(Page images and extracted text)
====
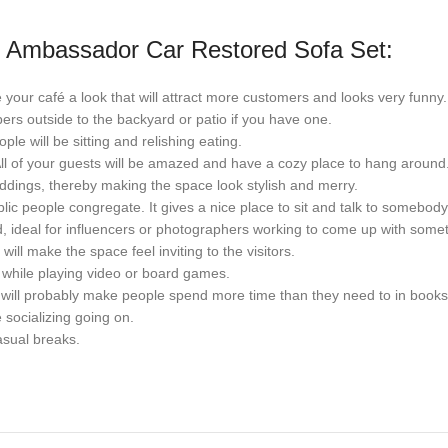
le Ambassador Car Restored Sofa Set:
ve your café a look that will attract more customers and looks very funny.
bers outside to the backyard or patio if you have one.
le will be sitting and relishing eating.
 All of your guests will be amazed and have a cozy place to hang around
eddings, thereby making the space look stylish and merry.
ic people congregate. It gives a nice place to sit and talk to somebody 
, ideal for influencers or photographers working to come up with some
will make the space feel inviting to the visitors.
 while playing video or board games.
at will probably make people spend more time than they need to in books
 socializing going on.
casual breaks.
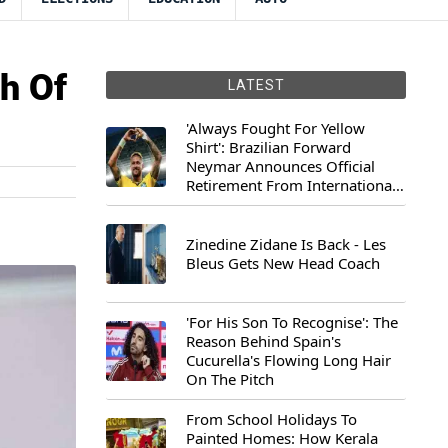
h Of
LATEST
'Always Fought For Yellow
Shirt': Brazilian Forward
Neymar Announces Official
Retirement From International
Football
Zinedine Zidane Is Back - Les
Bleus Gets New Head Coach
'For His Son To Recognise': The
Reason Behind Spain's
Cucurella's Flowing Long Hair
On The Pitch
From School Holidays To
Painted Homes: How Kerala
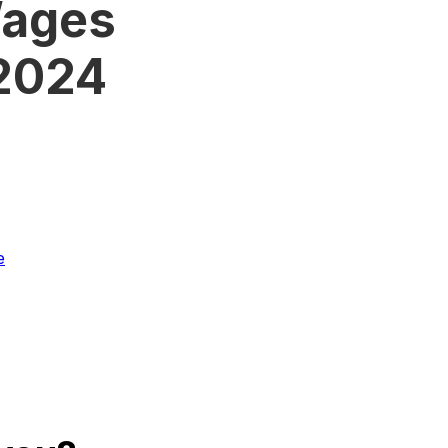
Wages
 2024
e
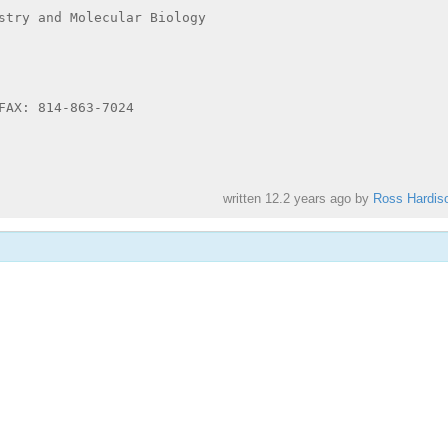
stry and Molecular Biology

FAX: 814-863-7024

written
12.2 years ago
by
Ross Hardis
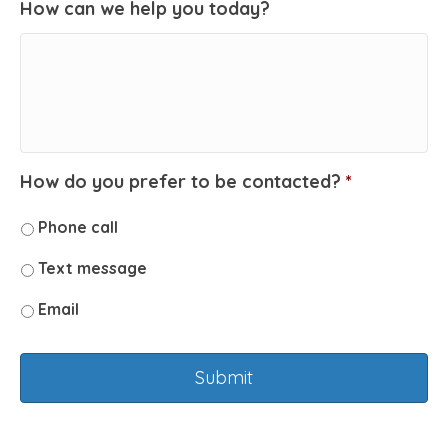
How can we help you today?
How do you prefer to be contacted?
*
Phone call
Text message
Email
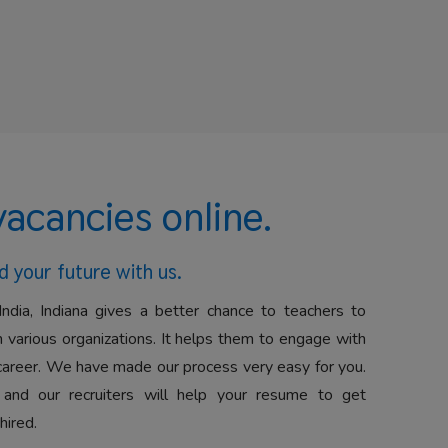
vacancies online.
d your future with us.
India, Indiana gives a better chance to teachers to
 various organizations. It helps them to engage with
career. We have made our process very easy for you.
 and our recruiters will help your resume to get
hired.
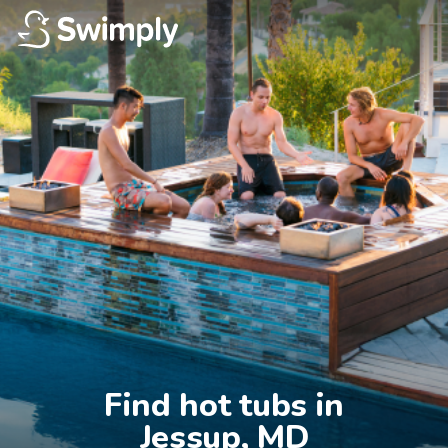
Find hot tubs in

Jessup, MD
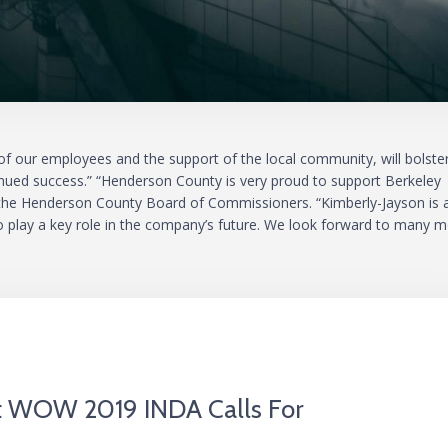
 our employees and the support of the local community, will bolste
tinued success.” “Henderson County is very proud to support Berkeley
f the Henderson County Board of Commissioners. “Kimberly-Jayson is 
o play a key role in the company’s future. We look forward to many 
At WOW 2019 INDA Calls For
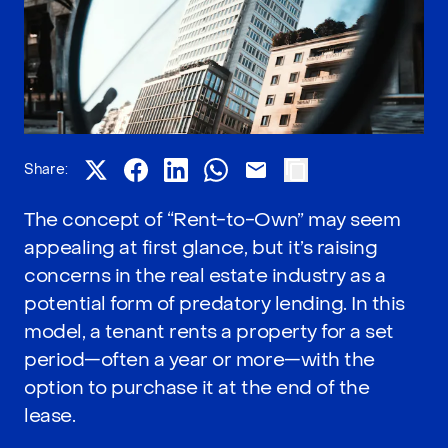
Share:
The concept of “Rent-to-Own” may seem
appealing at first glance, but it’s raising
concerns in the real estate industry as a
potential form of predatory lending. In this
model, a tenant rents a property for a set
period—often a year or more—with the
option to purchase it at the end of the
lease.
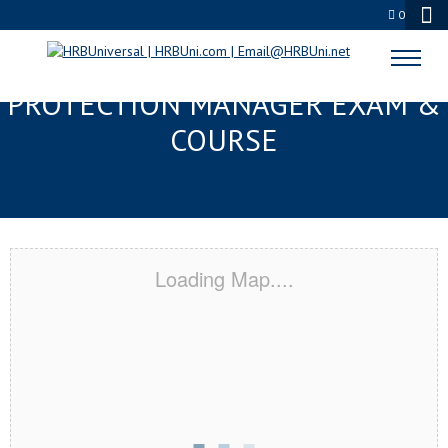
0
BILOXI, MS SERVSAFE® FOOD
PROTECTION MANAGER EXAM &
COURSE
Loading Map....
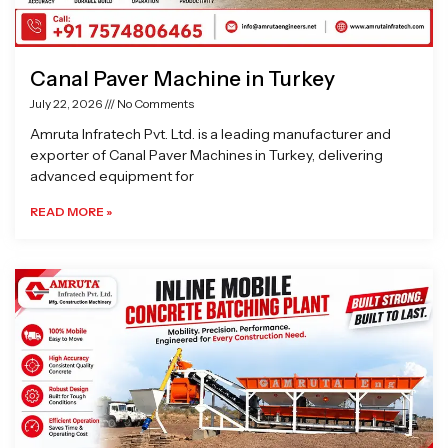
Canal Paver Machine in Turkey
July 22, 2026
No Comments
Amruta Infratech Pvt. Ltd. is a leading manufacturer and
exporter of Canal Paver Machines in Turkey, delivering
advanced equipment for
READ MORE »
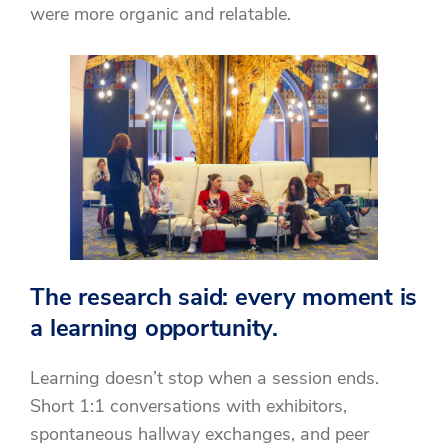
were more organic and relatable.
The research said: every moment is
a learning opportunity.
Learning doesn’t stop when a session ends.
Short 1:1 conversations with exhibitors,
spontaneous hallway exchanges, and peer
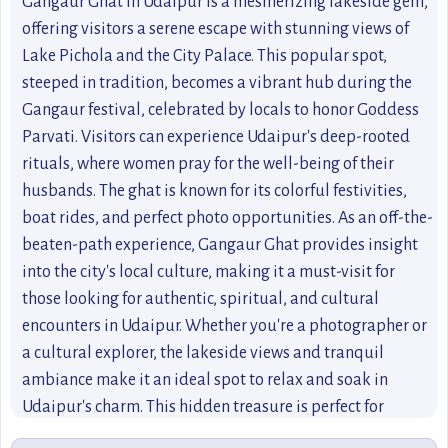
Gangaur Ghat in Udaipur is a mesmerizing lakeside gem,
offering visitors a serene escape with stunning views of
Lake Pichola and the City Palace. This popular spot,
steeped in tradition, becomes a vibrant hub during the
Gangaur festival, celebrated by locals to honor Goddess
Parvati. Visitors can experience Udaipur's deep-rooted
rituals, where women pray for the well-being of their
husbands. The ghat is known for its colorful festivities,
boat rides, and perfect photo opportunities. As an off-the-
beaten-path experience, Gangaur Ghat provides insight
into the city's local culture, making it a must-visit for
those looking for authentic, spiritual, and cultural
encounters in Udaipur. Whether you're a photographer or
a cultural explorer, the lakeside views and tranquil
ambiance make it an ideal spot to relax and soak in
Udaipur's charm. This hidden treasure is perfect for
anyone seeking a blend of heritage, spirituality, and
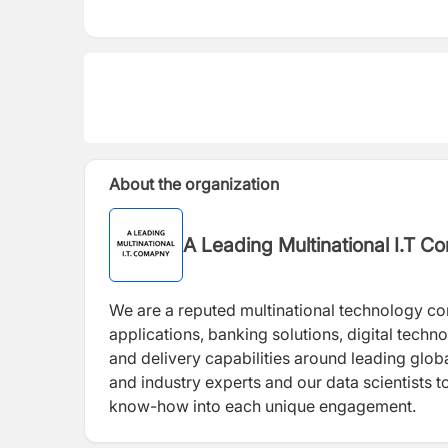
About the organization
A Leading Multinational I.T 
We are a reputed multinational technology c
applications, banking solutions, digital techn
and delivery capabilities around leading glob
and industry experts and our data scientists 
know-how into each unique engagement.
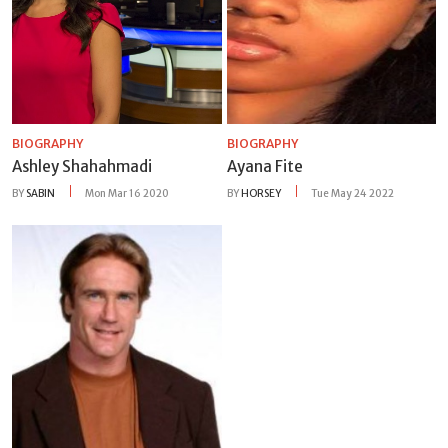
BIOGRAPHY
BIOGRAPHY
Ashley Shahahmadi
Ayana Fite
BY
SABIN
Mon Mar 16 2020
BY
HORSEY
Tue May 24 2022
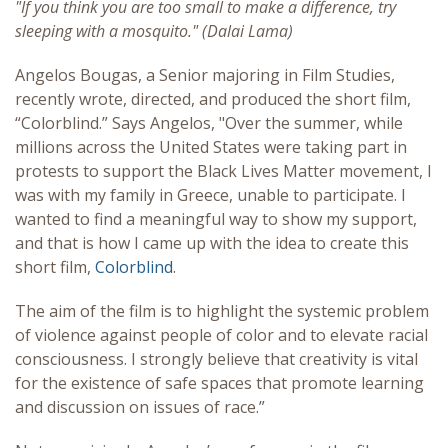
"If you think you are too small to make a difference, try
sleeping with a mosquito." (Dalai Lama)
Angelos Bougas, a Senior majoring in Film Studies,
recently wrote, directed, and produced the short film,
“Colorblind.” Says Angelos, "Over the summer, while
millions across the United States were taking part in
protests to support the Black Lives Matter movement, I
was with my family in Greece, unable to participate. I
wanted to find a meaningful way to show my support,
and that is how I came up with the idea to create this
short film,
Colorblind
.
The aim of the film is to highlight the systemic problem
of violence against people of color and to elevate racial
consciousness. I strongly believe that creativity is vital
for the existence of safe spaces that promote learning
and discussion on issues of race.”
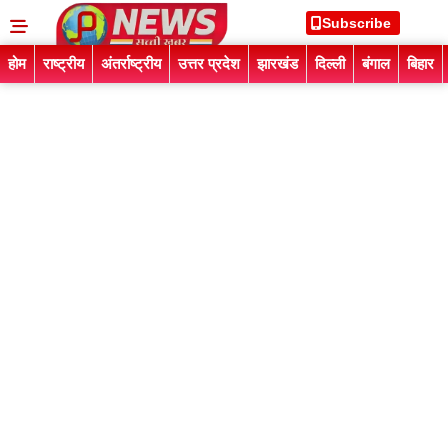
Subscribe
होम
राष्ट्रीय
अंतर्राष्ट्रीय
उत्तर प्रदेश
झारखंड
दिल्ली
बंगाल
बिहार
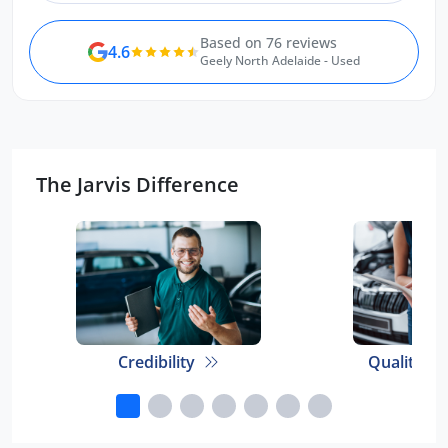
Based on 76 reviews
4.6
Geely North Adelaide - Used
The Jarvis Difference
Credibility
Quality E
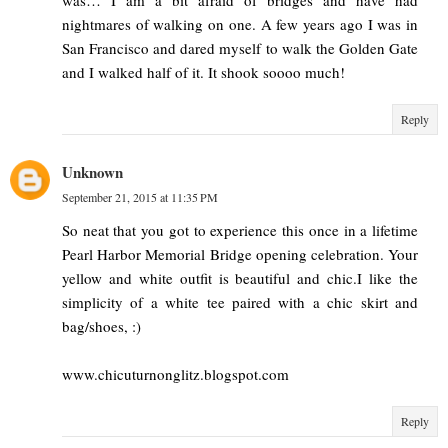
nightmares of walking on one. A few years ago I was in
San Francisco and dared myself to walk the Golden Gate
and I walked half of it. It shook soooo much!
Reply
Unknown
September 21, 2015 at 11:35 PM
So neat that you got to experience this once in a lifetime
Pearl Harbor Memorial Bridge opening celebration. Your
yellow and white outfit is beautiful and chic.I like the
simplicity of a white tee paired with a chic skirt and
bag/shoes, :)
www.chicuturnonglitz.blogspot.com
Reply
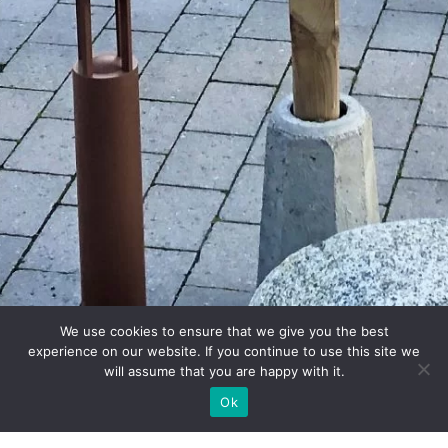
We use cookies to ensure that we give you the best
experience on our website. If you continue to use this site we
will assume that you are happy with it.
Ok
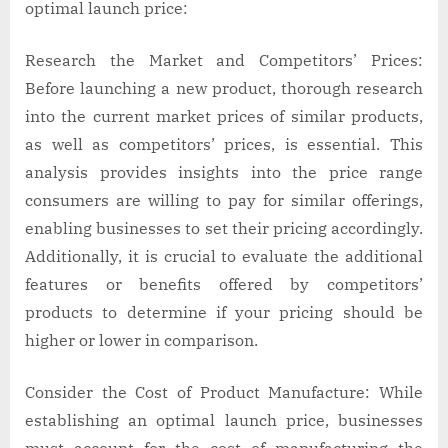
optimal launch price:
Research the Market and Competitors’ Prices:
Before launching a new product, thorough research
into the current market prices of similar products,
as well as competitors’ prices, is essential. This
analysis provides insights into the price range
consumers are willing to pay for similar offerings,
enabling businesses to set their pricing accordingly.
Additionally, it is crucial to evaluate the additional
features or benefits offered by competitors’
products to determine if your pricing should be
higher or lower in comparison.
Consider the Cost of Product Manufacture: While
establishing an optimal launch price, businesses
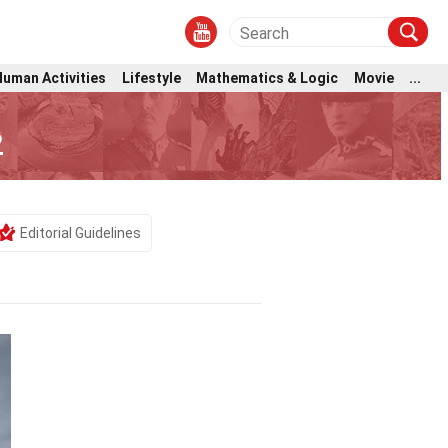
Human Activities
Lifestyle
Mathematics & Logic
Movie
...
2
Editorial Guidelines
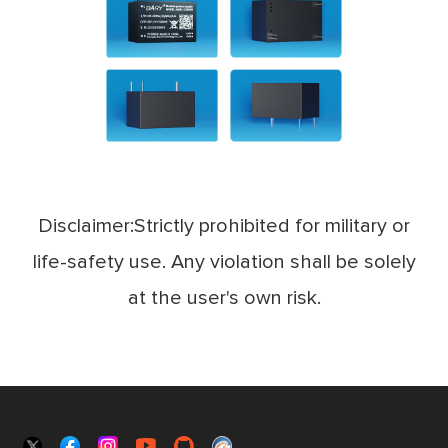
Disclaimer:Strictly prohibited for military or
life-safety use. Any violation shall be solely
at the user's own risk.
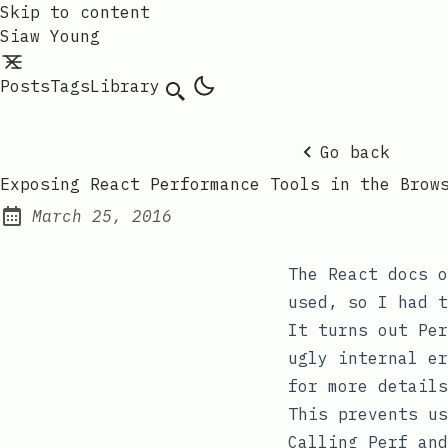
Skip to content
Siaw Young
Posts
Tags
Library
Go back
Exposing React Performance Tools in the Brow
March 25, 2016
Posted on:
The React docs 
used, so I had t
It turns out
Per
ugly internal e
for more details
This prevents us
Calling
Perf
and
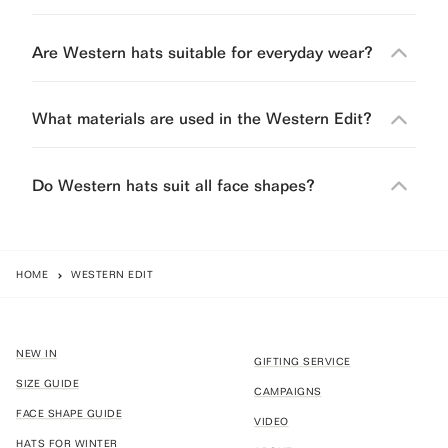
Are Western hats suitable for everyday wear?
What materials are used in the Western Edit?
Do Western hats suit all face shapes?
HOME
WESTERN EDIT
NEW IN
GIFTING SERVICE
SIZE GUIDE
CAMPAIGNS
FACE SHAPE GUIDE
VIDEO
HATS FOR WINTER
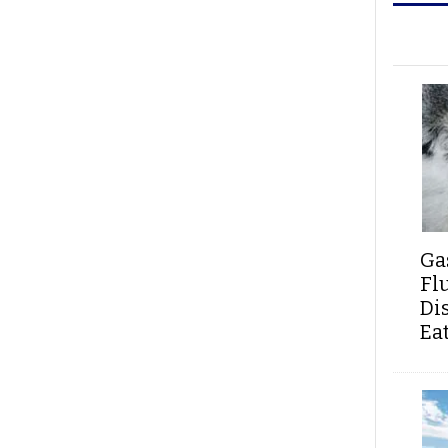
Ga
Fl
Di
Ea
====
● TASK DETAILS:
Which lines hold the word "have"? Copy each of them from the records.

● EXPECTED ANSWER:
bers outside to the backyard or patio if you have one.
 All of your guests will be amazed and have a cozy place to hang around
career. We have made our process very easy for you.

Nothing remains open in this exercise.